Serverpod is built around three Dart packages and a code generator, which bridges the gap between your server-side logic, your database, and your Flutter app. Together, they give you full-stack type safety from your database to your Flutter app.

Project structure

When you run serverpod create, it produces three Dart packages in a single workspace:

my_project/
├── my_project_server/ # Your server-side code
├── my_project_client/ # Auto-generated. Never edit by hand.
└── my_project_flutter/ # Your Flutter app.

The _server package holds your backend code, while the _client package acts as a bridge, providing the Flutter app with a typed API to call the server.

Because the client package is auto-generated from the server code, there is no need to write serialization code, HTTP calls, or API contracts.

Code generation

Code generation cuts boilerplate and keeps types in sync between server and app. Serverpod watches your _server package as you edit and runs the generator automatically.

The generator reads two kinds of source files:

  • Model files (.spy.yaml) defining your data classes.
  • Endpoint classes defining your server's API.

From these files, Serverpod generates:

  • A typed client in the _client package, allowing your Flutter app to call the backend with full type-safety.
  • Serialization and ORM classes in the _server package, for database access and communication.

Calling the backend

Thanks to the generated client, calling a server endpoint from your Flutter app feels like a local method call. You do not need to write any networking or serialization code.

final result = await client.greeting.hello('World');

This example calls the hello method on the greeting endpoint. The generated client handles the JSON serialization, HTTP request, and response deserialization automatically.

Request lifecycle

When your Flutter app calls a server method, the generated client serializes the request and sends it to the server.

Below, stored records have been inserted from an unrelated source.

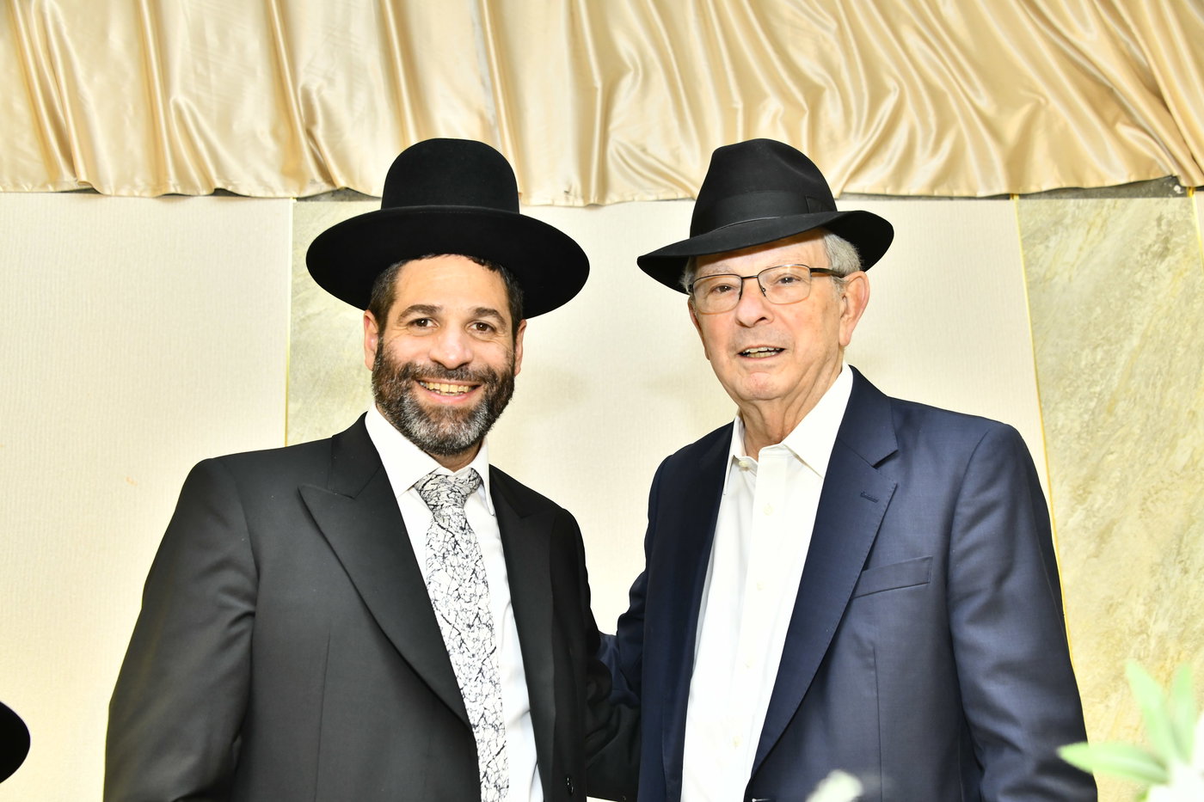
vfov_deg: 30.5
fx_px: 1471
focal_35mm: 44
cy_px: 401
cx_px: 602
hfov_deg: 44.5
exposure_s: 1/125
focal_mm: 44
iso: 1250
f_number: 5.6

Serverpod uses a protocol similar to JSON-RPC, which makes remote method calls feel like local function calls instead of traditional REST requests.

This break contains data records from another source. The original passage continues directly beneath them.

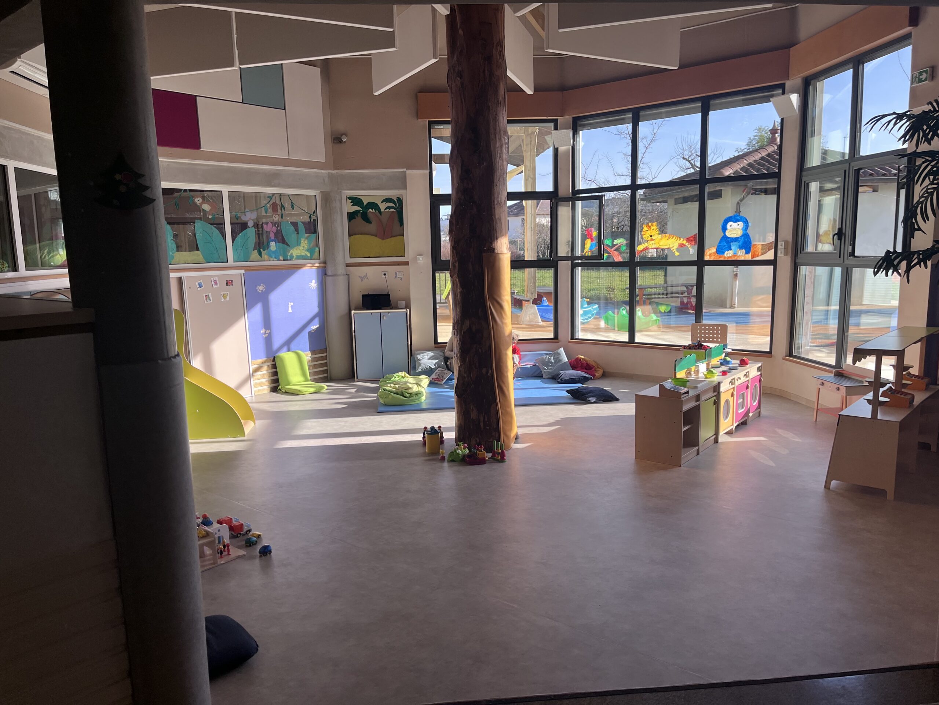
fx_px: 705
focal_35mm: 26
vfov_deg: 53.1
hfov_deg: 67.3
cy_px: 352
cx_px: 470
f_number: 1.6
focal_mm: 5.1
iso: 50
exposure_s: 1/592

The diagram below shows the journey of a request:

Real-time streaming

Regular endpoint methods follow the request/response lifecycle above. For real-time use cases like live updates, collaborative features, and multiplayer, Serverpod also supports streaming endpoints, which keep a WebSocket connection open and let server and client push data to each other continuously.

Session

The Session parameter that every endpoint method receives is the context for that single request. It gives access to the database, cache, signed-in user, and logging, all available only while the request runs. Each call gets its own Session.

Type safety across the stack

Type safety across the entire stack, from the database to your Flutter app, is guaranteed because Serverpod's model files (.spy.yaml) are the single source of truth. When code is generated, the same Dart class is used in database queries, server logic, and your Flutter app.

This eliminates a whole category of bugs common in traditional client-server development, such as mismatched field names, incorrect types, or forgotten null checks after an API change. If you rename a field in a model file and regenerate, the Dart compiler immediately tells you every place in both the server and the app that needs updating.